Kebesaran tulisan Kartini dan Pram terletak pada keuletan mengangkat derajat pribumi di mata publik internasional: pribumi sama kedudukannya dengan Eropa totok. Tokoh Nyai Ontosoroh dalam tetralogi Pulau Buru, misalnya, hemat saya, merupakan cerminan dari tokoh Kartini yang tidak kalah cemerlangnya dari gadis-gadis Eropa.

Ketiga, kritis terhadap kekuasaan kapitalistik dan pemerintahan feodal yang koruptif. 

Persentuhan dengan bacaan-bacaan asing semisal “Max Havelaar” Multatuli atau Eduard D. Dekker memantik sikap kritis Kartini terhadap kejahatan kapitalisme-imperialisme dan kolonialisme Belanda di satu pihak dan kedunguan sistem feodalisme para raja pribumi di pihak lain. 

Sementara itu, membaca Pram adalah membaca Indonesia, bagaimana menjadi Indonesia, dan mengapa “terlampau pahit menjadi orang Indonesia” yang dengan sangat gamblang tergambar dalam tokoh fiktif seperti Minke dan Nyai Ontosoroh. 

Keempat, keberanian menanggalkan status bangsawan dan mau menjadi sama saudara bagi saudara sebangsa. 

Kartini lahir dari pasangan beda kasta Bapak Raden Mas Adipati Ario Sosroningrat, putra Pangeran Ario Tjondronegoro yang merupakan keturunan ke-24 dari salah seorang raja Jawa dan Ibu Ngasirah, putrid lugu dari mandor pabrik gula Mayong bernama Modirono.

Ayah Kartini adalah Asisten Wedana Onderdistrik Mayong yang kemudian menjadi Bupati Kabupaten Jepara, sedangkan ibu Kartini seorang gadis kampung dari kalangan rakyat jelata yang hanya berkat kemolekan tubuhnya bisa memperoleh gelar sebagai istri kesekian (selir) dari ayah Kartini.

Sebagai golongan ningrat, wajar jika Kartini mengambil jarak dari rakyat jelata.
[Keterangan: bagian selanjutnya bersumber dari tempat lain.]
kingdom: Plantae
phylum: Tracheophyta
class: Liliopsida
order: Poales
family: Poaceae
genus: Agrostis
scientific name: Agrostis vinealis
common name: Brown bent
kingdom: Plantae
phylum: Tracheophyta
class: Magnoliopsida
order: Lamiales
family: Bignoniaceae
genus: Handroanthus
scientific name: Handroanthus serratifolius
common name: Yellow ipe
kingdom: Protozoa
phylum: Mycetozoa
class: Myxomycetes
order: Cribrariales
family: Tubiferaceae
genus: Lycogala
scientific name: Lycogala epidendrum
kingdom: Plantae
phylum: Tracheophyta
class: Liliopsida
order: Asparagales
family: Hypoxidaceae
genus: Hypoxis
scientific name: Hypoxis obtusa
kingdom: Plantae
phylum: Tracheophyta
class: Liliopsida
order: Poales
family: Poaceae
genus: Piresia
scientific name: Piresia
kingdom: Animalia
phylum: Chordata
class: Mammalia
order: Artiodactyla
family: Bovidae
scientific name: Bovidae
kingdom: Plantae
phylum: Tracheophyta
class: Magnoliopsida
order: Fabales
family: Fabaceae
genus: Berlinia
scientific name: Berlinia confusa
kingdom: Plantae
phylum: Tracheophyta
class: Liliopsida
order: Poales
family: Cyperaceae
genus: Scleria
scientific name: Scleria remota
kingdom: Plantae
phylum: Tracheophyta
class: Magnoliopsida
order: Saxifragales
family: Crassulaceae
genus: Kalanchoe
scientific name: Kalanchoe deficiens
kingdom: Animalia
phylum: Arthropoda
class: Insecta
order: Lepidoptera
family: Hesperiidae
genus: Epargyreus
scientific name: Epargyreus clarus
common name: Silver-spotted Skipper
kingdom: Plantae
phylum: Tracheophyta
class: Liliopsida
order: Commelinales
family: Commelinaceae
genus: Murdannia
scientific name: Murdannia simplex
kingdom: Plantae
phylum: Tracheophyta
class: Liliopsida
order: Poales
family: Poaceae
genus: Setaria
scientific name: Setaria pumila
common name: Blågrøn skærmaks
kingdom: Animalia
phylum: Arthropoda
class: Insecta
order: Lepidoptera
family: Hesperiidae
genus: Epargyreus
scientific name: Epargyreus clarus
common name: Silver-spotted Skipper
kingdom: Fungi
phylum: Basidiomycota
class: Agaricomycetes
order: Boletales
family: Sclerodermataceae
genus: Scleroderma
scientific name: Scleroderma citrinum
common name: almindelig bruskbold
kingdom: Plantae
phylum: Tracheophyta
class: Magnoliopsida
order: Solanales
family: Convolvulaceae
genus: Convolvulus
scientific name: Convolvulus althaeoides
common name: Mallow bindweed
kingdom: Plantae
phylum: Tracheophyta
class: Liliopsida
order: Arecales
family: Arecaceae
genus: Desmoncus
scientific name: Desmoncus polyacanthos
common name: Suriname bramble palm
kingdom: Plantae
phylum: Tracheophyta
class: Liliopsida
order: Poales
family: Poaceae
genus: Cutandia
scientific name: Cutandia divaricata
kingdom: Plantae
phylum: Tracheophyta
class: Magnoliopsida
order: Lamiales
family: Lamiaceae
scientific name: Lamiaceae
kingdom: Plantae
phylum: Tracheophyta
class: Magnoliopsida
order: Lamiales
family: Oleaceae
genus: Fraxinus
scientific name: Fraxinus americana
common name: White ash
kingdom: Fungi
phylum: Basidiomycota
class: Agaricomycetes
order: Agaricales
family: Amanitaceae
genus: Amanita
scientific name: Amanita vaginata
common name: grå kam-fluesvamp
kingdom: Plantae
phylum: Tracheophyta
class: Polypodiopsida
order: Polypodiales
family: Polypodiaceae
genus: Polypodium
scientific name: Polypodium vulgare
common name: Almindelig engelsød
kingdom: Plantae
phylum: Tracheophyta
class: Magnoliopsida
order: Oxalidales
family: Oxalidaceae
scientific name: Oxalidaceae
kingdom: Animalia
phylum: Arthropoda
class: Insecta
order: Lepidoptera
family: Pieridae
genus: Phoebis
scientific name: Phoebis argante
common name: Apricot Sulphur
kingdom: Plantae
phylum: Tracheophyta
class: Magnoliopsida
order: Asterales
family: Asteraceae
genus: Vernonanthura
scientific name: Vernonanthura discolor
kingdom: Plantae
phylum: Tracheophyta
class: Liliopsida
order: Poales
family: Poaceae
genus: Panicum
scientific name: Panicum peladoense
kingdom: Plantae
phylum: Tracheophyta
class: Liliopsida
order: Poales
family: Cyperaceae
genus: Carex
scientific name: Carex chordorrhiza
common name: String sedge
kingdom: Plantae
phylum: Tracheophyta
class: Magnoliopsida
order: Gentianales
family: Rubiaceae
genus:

Akan tetapi, dalam pemandangan Kartini, “aku lihat begitu banyak keindahan pada Rakyat kami sendiri; ini adalah nikmat percobaan dari pada apa yang sesungguhnya bakal kunikmati kalau aku hidup di tengah-tengahnya.” Demikian pun Pram merasa perlu mengganti nama asli “Pramoedya Ananta Mastoer” menjadi “Pramoedya Ananta Toer” karena nama “Mastoer” mengandung title aristocrat dari garis keturunan ayah.

Kelima, mimpi yang besar membangun nasion Indonesia, menjadi Indonesia.  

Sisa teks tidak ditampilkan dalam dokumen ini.